Yapılan yeni bir araştırmaya göre, 7 yaşındayken alınan tek bir sağlık ölçümü, yıllar sonra kardiyovasküler hastalıklar nedeniyle ölüm riskini önemli ölçüde etkileyebiliyor. Bu kritik ölçüm ise kan basıncı.
Amerika Birleşik Devletleri'ndeki çeşitli kurumların araştırmacıları tarafından yürütülen çalışmada, kan basıncı yüksek olan (yüzdelik dilimin %90 ila %94'ü arasında) veya yüksek tansiyonu (yüzdelik dilimin %95'i ve üzeri) bulunan çocukların, ilerleyen yaşlarda kardiyovasküler hastalıklardan erken ölüm riskinin yaklaşık %40 ila %50 daha fazla olduğu tespit edildi.
Araştırmanın önde gelen isimlerinden bir epidemiyolog, çocuklukta yüksek tansiyonun yıllar sonra ciddi sağlık sorunlarıyla bağlantılı olduğunu görmenin kendilerini şaşırttığını belirtti.
Bu risk artışı oldukça dikkat çekici. Araştırmacılar, 1959-1965 yılları arasında Amerika Birleşik Devletleri'nde doğan 37.081 çocuğun tıbbi verilerini inceledi. Bu veriler arasında 7 yaşlarındaki kan basıncı ölçümleri de yer alıyordu. Takip eden yıllarda, bu kişilerin ellili yaşlarının başlarında yeniden değerlendirildiler.
İncelenen on binlerce birey arasından yaklaşık 500'ü kardiyovasküler hastalıklardan hayatını kaybetti. Bu durum, genel olarak çok büyük sayılar olmasa da, kan basıncı yüksek olmayan kişilerde de bu tür ölümlerin görülebileceğini gösteriyor.
Bu çalışmanın bir sınırlılığı, kan basıncının sadece 7 yaşında bir kez ölçülmüş olması ve katılımcıların yaşamları boyunca takip edilmemesi olarak belirtiliyor. Bu durum, sonuçların güvenilirliğini bir miktar sınırlayabilir.

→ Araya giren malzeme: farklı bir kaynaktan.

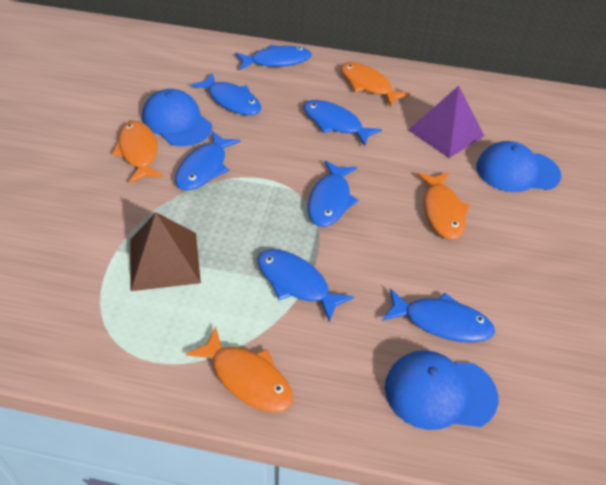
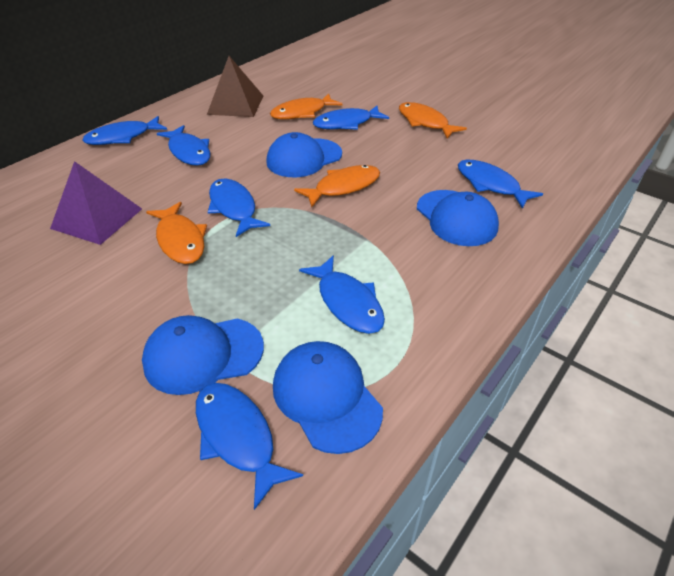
blue cap: 3 -> 4

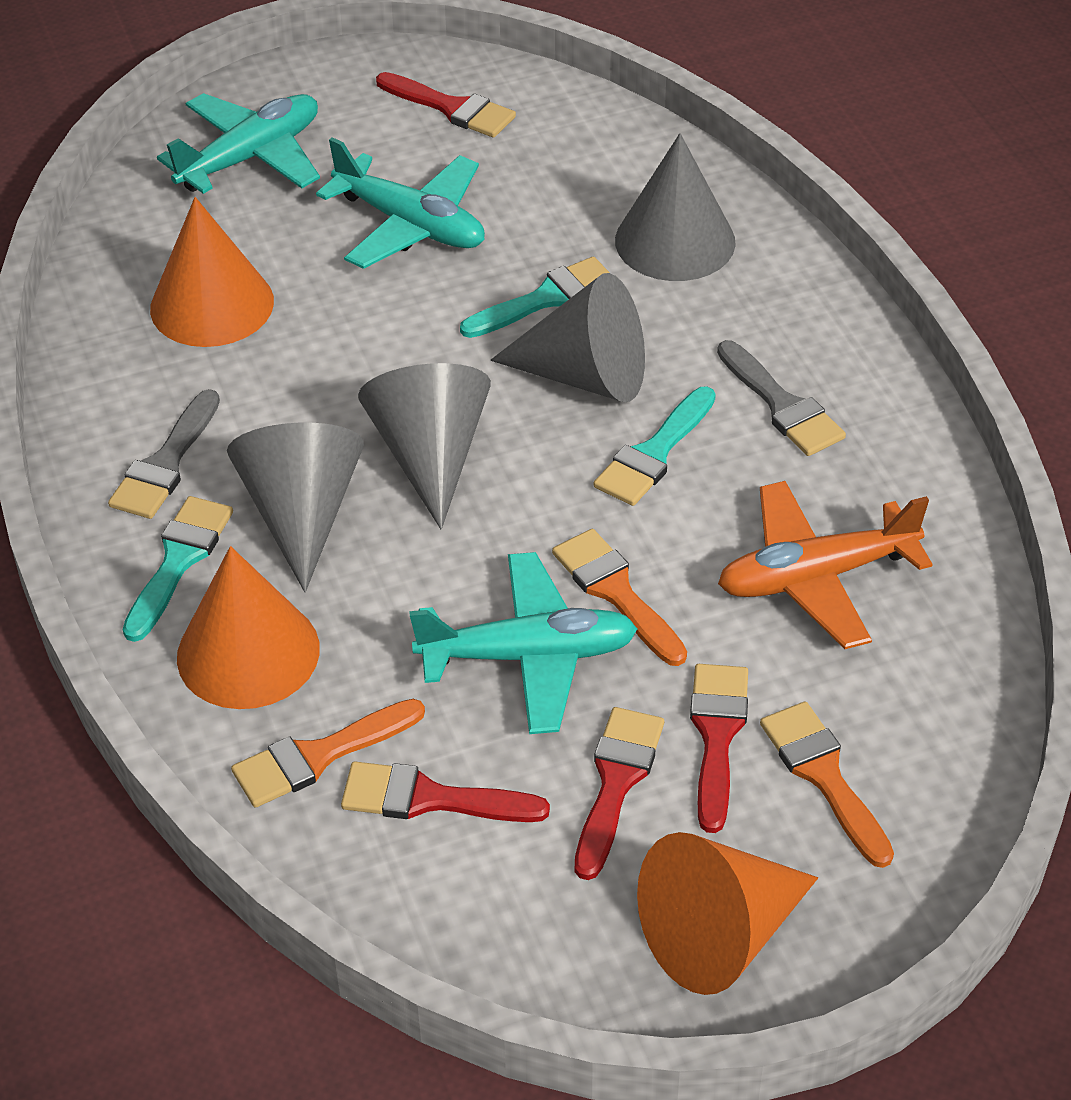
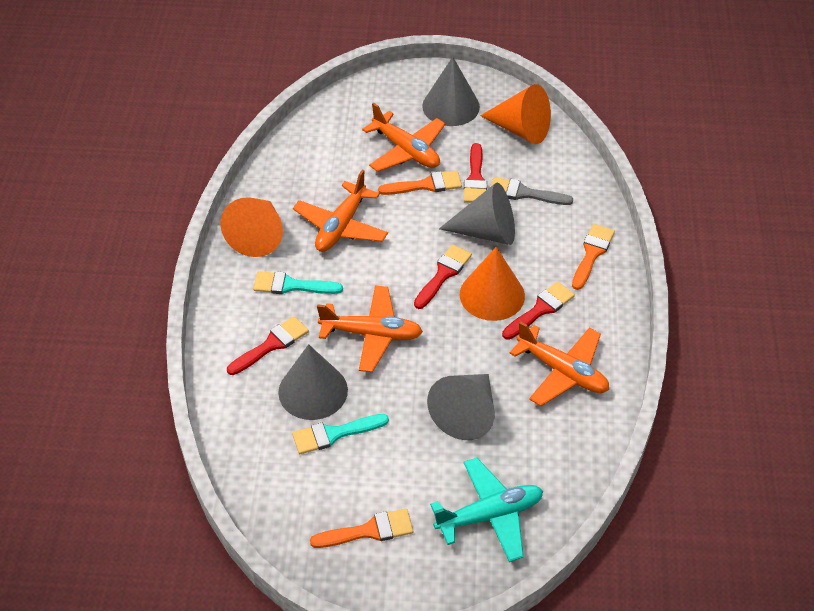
grey brush: 2 -> 1
orange plane: 1 -> 4
turquoise brush: 3 -> 2
turquoise plane: 3 -> 1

Ancak, ölüm riskindeki bu artış, bulguları gelecekteki araştırmalar için değerli kılıyor. Bu sonuçlar, erken yaşlardan itibaren kalp sağlığının ne kadar önemli olduğunu bir kez daha gözler önüne seriyor.
Çocuklarda yüksek tansiyonun yaşam boyu ciddi sonuçları olabileceği ve bu nedenle çocukların kan basıncı değerlerinin takip edilmesinin büyük önem taşıdığı vurgulanıyor.
Kardiyovasküler hastalıkların gelişiminde birçok faktör rol oynar. Ancak bu çalışmada, ailelerin birden fazla çocuğunun araştırmaya dahil olduğu 359 bireyin sonuçları da dikkate alındı. Bu aile içi benzerlikler gösteren sonuçlar, kan basıncının diyet veya yaşam çevresi gibi faktörlerden daha belirleyici bir rol oynayabileceği fikrini destekliyor.
Gelecekteki araştırmalar, ağız hijyeni ve genetik faktörler gibi kardiyovasküler hastalık riskini etkileyebilecek diğer erken başlangıçlı faktörleri de inceleyebilir.
Bu çalışmada kullanılan kan basıncı verileri 1950'ler ve 1960'lardan toplandı. Günümüz çocuklarının sağlık ve refah açısından farklı baskılarla karşı karşıya olduğu düşünülebilir. Egzersiz, diyet ve stres gibi faktörlerin kan basıncı değerlerinde rol oynadığına dair çalışmalar mevcut.
Bu bulgular, kısa bir çalışma özeti sunan bir araştırma mektubu olarak sunuldu. Ancak, çocukluk sağlığı ile yetişkinlik sağlığı arasındaki güçlü bağlantıyı vurgulayarak, erken yaşlarda sağlıklı alışkanlıklar edinmek için önemli fırsatlar sunduğu görülüyor.
Kardiyovasküler hastalık riskini artırmanın yanı sıra, yüksek tansiyon böbrek hastalığı, görme kaybı, cinsel işlev bozukluğu ve arterlerde plak birikimi olarak bilinen ateroskleroz gibi diğer sağlık sorunlarıyla da ilişkilendirilmiştir.
Araştırmacılar, çocuklukta kan basıncının taranmasının ve çocukluktan itibaren optimal kalp sağlığını destekleyici stratejilere odaklanmanın önemini vurguluyor.
Bu araştırmanın özeti, saygın bir tıp dergisinde yayımlandı.